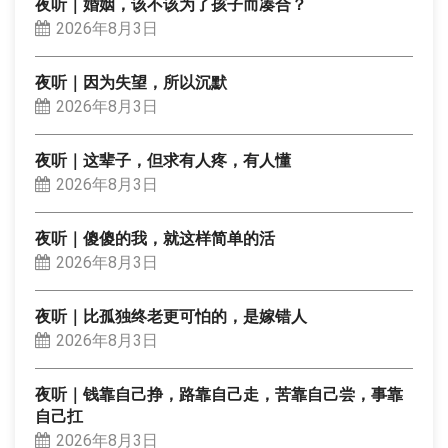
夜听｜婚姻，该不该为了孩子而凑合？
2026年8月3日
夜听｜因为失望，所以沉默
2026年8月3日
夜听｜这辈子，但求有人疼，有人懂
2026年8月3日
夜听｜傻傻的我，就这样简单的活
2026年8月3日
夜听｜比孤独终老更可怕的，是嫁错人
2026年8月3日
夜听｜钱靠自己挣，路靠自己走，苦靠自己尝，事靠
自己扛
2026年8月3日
--------------------------------
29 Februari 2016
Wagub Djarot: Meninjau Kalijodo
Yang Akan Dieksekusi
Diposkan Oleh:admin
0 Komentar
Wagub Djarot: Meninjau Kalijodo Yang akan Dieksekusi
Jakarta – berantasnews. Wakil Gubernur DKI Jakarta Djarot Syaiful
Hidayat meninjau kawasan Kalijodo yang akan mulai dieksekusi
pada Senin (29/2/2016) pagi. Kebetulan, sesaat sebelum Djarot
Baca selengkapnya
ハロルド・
--------------------------------
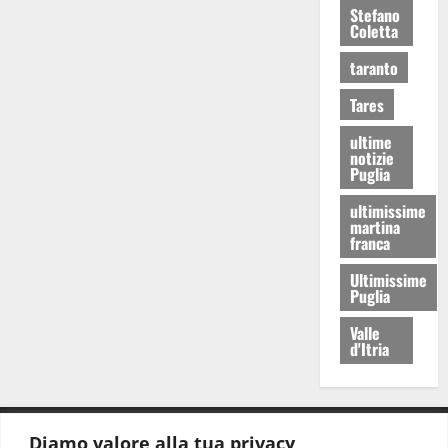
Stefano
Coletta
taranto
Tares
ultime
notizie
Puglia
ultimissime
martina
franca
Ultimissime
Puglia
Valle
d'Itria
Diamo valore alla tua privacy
--------------------------------
## Task description
Show each line in the rows above that contains the string "Wagub". Case counts.

## Finished exercise
Wagub Djarot: Meninjau Kalijodo
Wagub Djarot: Meninjau Kalijodo Yang akan Dieksekusi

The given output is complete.